Another point that I wish to make is that your research has left an impression that addicts are not responsible for their actions under the influence of drugs/alcohol, you failed to follow this up with the basic premise of the program, which is to take responsibility back from the disease through a process called the 12-steps. By doing this, an addict is introduced to a power greater than themselves and their addiction. This kind and loving power has the ability to provide strength, guidance during times where life is hardest. The spiritual princples guide addicts to a better, more productive way of life that helps to heal the 'stigma' as you refer to.
11. Our public relations policy is based on attraction rather than promotion; we need always maintain personal anonymity at the level of press, radio, and films.

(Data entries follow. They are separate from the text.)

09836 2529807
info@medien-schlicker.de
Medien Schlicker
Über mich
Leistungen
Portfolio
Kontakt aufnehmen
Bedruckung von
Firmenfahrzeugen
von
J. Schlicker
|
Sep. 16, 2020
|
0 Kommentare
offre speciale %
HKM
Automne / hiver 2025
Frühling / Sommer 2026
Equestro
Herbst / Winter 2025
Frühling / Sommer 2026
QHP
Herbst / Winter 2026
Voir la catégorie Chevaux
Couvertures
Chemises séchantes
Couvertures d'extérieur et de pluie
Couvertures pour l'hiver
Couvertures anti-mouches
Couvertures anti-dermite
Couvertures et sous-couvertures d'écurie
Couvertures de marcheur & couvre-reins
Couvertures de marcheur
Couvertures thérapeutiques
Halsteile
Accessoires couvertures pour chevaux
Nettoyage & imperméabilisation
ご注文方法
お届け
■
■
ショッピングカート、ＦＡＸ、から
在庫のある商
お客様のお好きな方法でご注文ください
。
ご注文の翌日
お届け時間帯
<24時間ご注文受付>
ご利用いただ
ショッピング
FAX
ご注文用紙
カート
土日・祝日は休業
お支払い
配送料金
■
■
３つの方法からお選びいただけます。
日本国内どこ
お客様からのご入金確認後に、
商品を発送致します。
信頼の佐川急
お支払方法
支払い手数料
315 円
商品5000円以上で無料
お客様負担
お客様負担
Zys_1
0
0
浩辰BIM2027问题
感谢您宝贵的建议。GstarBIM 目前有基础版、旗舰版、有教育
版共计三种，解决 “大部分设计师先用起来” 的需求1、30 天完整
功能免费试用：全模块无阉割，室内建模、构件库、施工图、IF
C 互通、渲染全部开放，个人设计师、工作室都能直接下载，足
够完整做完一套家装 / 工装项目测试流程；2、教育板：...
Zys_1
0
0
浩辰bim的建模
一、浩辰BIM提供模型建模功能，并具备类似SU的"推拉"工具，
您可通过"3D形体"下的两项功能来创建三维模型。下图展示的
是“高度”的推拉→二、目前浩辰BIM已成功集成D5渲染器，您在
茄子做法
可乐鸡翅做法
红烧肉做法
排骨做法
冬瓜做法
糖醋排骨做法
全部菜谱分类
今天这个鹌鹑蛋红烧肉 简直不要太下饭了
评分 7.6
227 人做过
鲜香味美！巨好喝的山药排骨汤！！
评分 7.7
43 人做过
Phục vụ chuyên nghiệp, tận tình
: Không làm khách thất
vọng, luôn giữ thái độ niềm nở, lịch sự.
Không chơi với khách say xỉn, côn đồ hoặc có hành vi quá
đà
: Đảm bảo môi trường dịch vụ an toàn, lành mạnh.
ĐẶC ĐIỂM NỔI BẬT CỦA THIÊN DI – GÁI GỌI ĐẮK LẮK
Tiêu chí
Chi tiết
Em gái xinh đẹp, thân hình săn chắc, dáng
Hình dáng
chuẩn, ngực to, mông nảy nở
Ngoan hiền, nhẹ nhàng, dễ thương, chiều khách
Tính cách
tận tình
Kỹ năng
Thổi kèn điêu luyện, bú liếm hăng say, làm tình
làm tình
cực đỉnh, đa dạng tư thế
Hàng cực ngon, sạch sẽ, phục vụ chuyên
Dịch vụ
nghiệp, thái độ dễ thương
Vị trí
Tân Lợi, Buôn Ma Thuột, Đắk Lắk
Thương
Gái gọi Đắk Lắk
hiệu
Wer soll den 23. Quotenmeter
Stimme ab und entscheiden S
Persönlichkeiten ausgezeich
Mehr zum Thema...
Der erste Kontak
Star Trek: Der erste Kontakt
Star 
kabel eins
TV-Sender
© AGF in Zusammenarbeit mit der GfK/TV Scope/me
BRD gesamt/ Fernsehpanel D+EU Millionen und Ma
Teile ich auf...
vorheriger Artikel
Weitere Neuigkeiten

12. Anonymity is the spiritual foundation of all our Traditions, ever reminding us to place principles before personalities.
Posted by: Stefunni at June 20, 2006 04:46 PM
I am an addict who is just starting his recovery back to a normal life. I am glad to hear from Sydney the comment about being a NA lifer. My goal is to forget the ugliness of my past drug life and make amends by returning to the person I was before my addiction. To me nothing would make me happier than to see someone escape from the horrors of addiction and put their life back together. When I mention about my desire to leave NA after completing my recovery, NA members come down on me saying that it isn't possible. I say, what good is it to constantly remind ourselves of a time in our life we would'nt wish on our worst enemy. The meetings I attend have people who have been clean for 10 to 20 years and they still go to almost daily meetings. They act as though if they miss a meeting that they will be back using in a second. I beleive they continue their addictions to meetings to replace their drug addictions. It is great that they bring their wisdom and through sharing help others in the process of recovery. But to me, constantly reminding myself of my abuse puts me in a depressed state of mind which triggers my abuse. One differance I have noticed is that I have never had to attend a rehab. program either by force or by choice. The members I listen to at NA all seem to "speak" the same language learned at institutions of recovery. They all brag about their years clean, but I sense a sadness they convey when bringing up past abuse that seems to me to be counterproductive to moving on to a better way to live. Please pray for recovery and thanks for letting me share something I would'nt be able to comfortably share at a meeting.